Poi è arrivata una relazione che ha cercato di buttarmi giù di nuovo.
E ci è quasi riuscita.
Quasi.
Perché c’è stata una cosa che non ho concesso:
non ho permesso alla rabbia di comandare la mia storia.
Non l’ho lanciata addosso a nessuno.
Non l’ho diretta contro di me.
L’ho lasciata lì, come un animale selvatico che osservi da lontano finché capisci che non è lì per sbranarti, ma per avvisarti che devi cambiare strada.
E allora ho scritto.
Ho scritto per non sparire.
Ho scritto per restare intera.
Ho scritto per trasformare quella rabbia in qualcosa che non fosse più veleno, ma carburante.
L’hackeraggio ha cercato di fermare tutto questo.
Ha provato a farmi tacere proprio quando stavo trovando la mia voce più sincera.
Ma eccomi qui.
Nonostante tutto.
Grazie a tutto.
Ed è qui che arriva la parola di oggi: empowerment.
Che non è una foto perfetta su Instagram, non è un mantra da palestra, non è l’idea che “se vuoi puoi”.
Per me empowerment è molto meno glamour e molto più vero:
È rialzarsi anche quando non hai nessuno che ti applaude.
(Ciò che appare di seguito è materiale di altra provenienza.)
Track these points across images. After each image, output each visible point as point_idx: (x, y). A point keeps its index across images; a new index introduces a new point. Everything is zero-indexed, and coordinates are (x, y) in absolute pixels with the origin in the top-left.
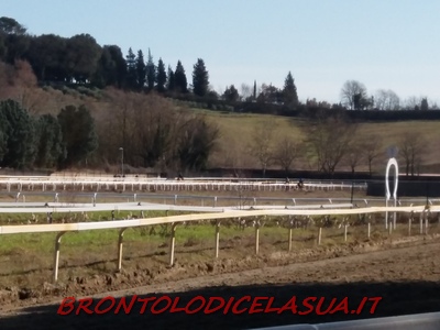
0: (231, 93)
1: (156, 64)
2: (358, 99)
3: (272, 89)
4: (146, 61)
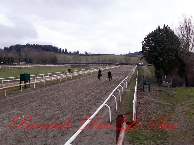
0: (70, 52)
1: (60, 49)
2: (86, 53)
3: (75, 52)
4: (58, 48)
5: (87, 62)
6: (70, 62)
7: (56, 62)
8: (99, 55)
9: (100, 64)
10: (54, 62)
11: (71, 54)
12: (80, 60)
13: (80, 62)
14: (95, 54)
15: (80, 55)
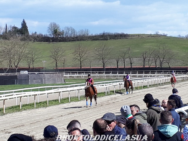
2: (55, 32)
3: (15, 28)
5: (57, 66)
8: (107, 40)
9: (108, 71)
12: (30, 56)
13: (31, 67)
14: (90, 34)
15: (30, 40)
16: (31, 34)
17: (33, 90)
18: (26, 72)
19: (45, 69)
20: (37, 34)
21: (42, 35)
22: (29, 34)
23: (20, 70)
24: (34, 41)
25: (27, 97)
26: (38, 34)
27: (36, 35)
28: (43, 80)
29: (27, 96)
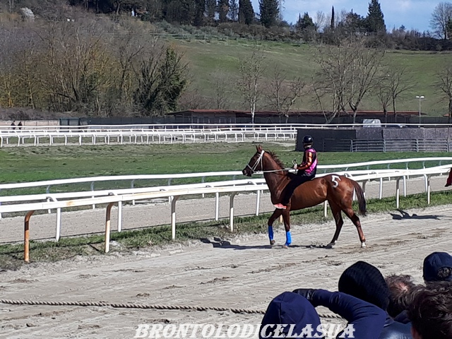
3: (352, 18)
5: (451, 109)
6: (293, 109)
7: (172, 105)
10: (159, 107)
11: (307, 40)
12: (386, 83)
13: (390, 110)
15: (389, 47)
16: (391, 32)
17: (393, 166)
18: (377, 123)
19: (424, 116)
20: (406, 31)
21: (417, 34)
22: (386, 30)
23: (362, 117)
24: (398, 48)
25: (378, 182)
26: (408, 32)
27: (403, 34)
28: (417, 142)
29: (378, 180)
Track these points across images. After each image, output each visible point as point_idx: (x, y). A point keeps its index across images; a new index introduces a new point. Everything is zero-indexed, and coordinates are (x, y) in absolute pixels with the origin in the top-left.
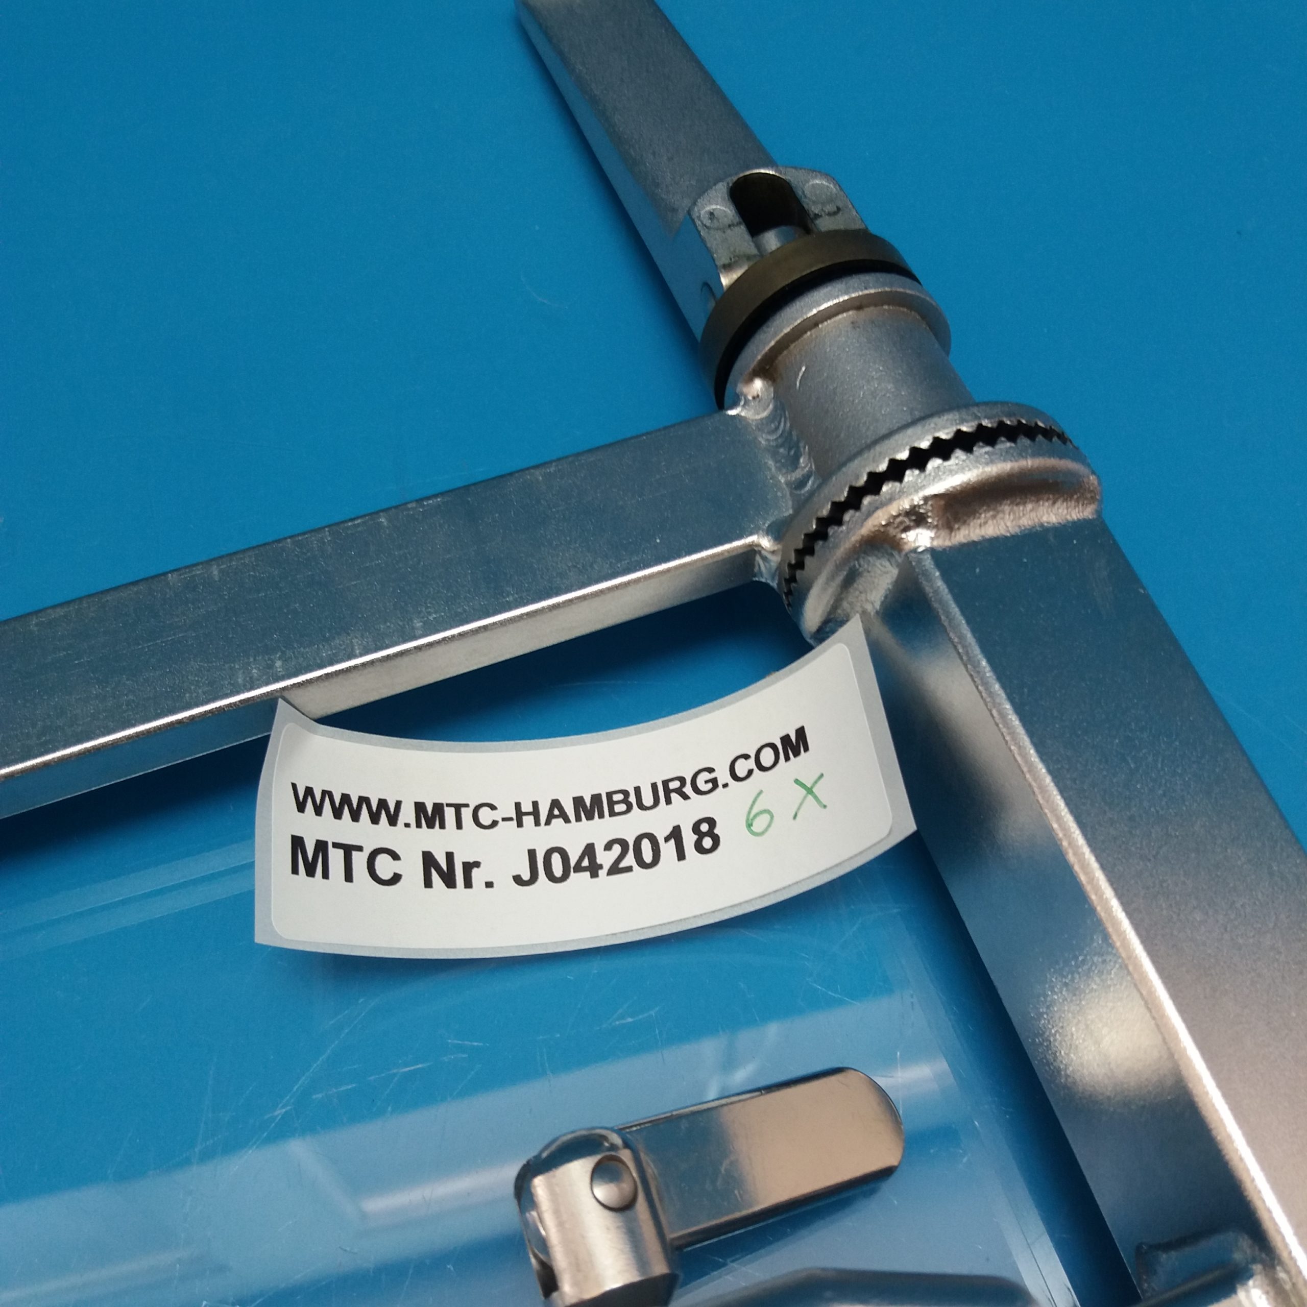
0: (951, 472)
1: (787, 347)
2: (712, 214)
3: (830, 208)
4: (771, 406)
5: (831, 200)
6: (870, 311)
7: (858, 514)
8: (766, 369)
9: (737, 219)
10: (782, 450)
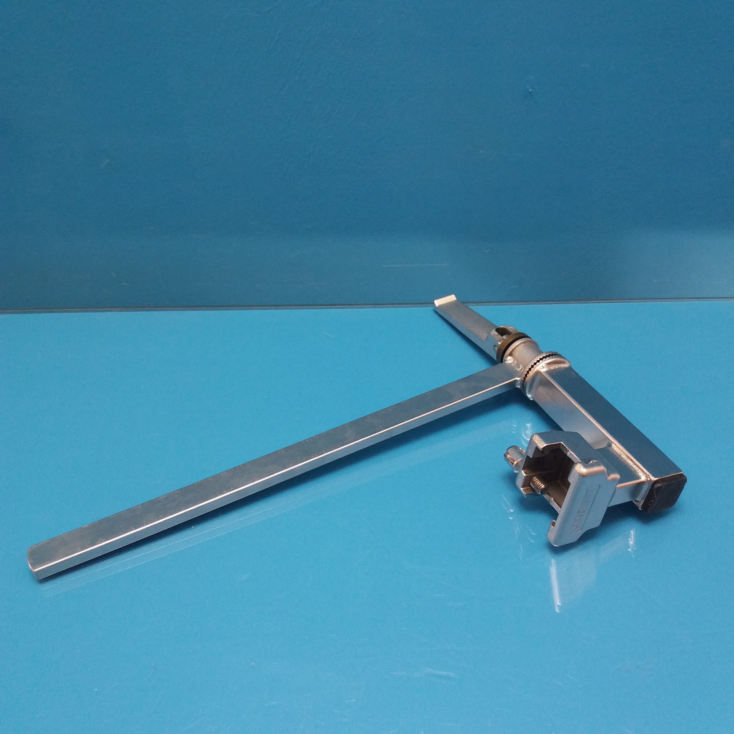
0: (547, 360)
1: (513, 350)
2: (494, 334)
3: (514, 331)
4: (513, 360)
5: (514, 330)
6: (526, 344)
7: (533, 368)
8: (511, 354)
9: (498, 334)
10: (516, 366)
È continuare a parlare quando qualcuno ti silenzia.
È ricominciare da zero, anche quando non hai scelto tu di perdere tutto.
È restare fedele a te stessa dopo che il mondo ti ha fatto a pezzi.
È capire che la porta non è chiusa:
è solo pesante.
E tu hai ancora la forza per spingerla.
E quando si apre anche solo di un centimetro,
quello è empowerment.
Non un fascio di luce perfetto,
ma la scelta di non richiuderla.
Perché, diciamolo, la vita non suona mai la fanfara quando rialzi la testa.
Non ti manda un mazzo di rose.
Al massimo ti manda un’altra scocciatura, giusto per controllare se sei davvero pronta.
E tu, con il mascara mezzo colato e la dignità rimessa insieme con lo scotch, vai avanti lo stesso.
Quello è empowerment.
È guardarti allo specchio dopo l’ennesima tempesta e pensare:
“Okay, Universo, non so se volevi distruggermi o rendermi più brillante, ma ti informo che mi hai solo resa più ostinata.”
È aprire quella maledetta porta pesante e renderti conto che sì, cigola, fa resistenza, ti lascia pure un livido…
ma si apre.
E alla fine capisci che non serviva un sole grande.
Bastava uno spiraglio.
Bastavi tu.
“Se oggi ti sembra tutto troppo, ricordati che anch’io mi sono rimessa insieme. A colla e ironia. Funziona.”